==== MATERIAL FOR THIS EXERCISE ====
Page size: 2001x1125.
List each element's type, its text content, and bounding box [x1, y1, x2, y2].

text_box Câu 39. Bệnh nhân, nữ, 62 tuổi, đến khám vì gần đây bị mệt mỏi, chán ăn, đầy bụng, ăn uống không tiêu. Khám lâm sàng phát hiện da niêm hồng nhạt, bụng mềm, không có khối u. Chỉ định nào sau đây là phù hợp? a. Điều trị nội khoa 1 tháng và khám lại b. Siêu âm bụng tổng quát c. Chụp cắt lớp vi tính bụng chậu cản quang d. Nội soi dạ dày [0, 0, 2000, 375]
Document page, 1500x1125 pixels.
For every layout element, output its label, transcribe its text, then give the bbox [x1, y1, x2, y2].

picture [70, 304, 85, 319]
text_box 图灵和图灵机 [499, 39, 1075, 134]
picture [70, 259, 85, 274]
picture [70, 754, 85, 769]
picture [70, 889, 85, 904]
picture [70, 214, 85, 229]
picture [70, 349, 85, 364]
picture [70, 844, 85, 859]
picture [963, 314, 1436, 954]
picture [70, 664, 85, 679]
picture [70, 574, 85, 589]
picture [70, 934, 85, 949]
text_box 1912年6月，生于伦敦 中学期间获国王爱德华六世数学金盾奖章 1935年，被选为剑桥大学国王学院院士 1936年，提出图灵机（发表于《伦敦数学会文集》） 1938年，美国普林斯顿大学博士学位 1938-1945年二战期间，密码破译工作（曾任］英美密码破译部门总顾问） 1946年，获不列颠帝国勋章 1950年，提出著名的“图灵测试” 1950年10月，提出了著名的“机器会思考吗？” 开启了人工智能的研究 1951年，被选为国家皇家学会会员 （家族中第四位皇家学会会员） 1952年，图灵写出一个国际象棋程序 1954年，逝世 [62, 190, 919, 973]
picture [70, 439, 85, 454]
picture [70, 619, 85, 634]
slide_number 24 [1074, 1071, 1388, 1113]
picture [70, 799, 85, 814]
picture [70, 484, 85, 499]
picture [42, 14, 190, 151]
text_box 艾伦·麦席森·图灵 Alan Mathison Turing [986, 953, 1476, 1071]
====
• _REQUIRED ACTION_: Every record above is to be restated exactly as it reads.

• _SOLUTION_:
Page size: 2001x1125.
List each element's type, its text content, and bounding box [x1, y1, x2, y2].

text_box Câu 39. Bệnh nhân, nữ, 62 tuổi, đến khám vì gần đây bị mệt mỏi, chán ăn, đầy bụng, ăn uống không tiêu. Khám lâm sàng phát hiện da niêm hồng nhạt, bụng mềm, không có khối u. Chỉ định nào sau đây là phù hợp? a. Điều trị nội khoa 1 tháng và khám lại b. Siêu âm bụng tổng quát c. Chụp cắt lớp vi tính bụng chậu cản quang d. Nội soi dạ dày [0, 0, 2000, 375]
Document page, 1500x1125 pixels.
For every layout element, output its label, transcribe its text, then give the bbox [x1, y1, x2, y2].

picture [70, 304, 85, 319]
text_box 图灵和图灵机 [499, 39, 1075, 134]
picture [70, 259, 85, 274]
picture [70, 754, 85, 769]
picture [70, 889, 85, 904]
picture [70, 214, 85, 229]
picture [70, 349, 85, 364]
picture [70, 844, 85, 859]
picture [963, 314, 1436, 954]
picture [70, 664, 85, 679]
picture [70, 574, 85, 589]
picture [70, 934, 85, 949]
text_box 1912年6月，生于伦敦 中学期间获国王爱德华六世数学金盾奖章 1935年，被选为剑桥大学国王学院院士 1936年，提出图灵机（发表于《伦敦数学会文集》） 1938年，美国普林斯顿大学博士学位 1938-1945年二战期间，密码破译工作（曾任］英美密码破译部门总顾问） 1946年，获不列颠帝国勋章 1950年，提出著名的“图灵测试” 1950年10月，提出了著名的“机器会思考吗？” 开启了人工智能的研究 1951年，被选为国家皇家学会会员 （家族中第四位皇家学会会员） 1952年，图灵写出一个国际象棋程序 1954年，逝世 [62, 190, 919, 973]
picture [70, 439, 85, 454]
picture [70, 619, 85, 634]
slide_number 24 [1074, 1071, 1388, 1113]
picture [70, 799, 85, 814]
picture [70, 484, 85, 499]
picture [42, 14, 190, 151]
text_box 艾伦·麦席森·图灵 Alan Mathison Turing [986, 953, 1476, 1071]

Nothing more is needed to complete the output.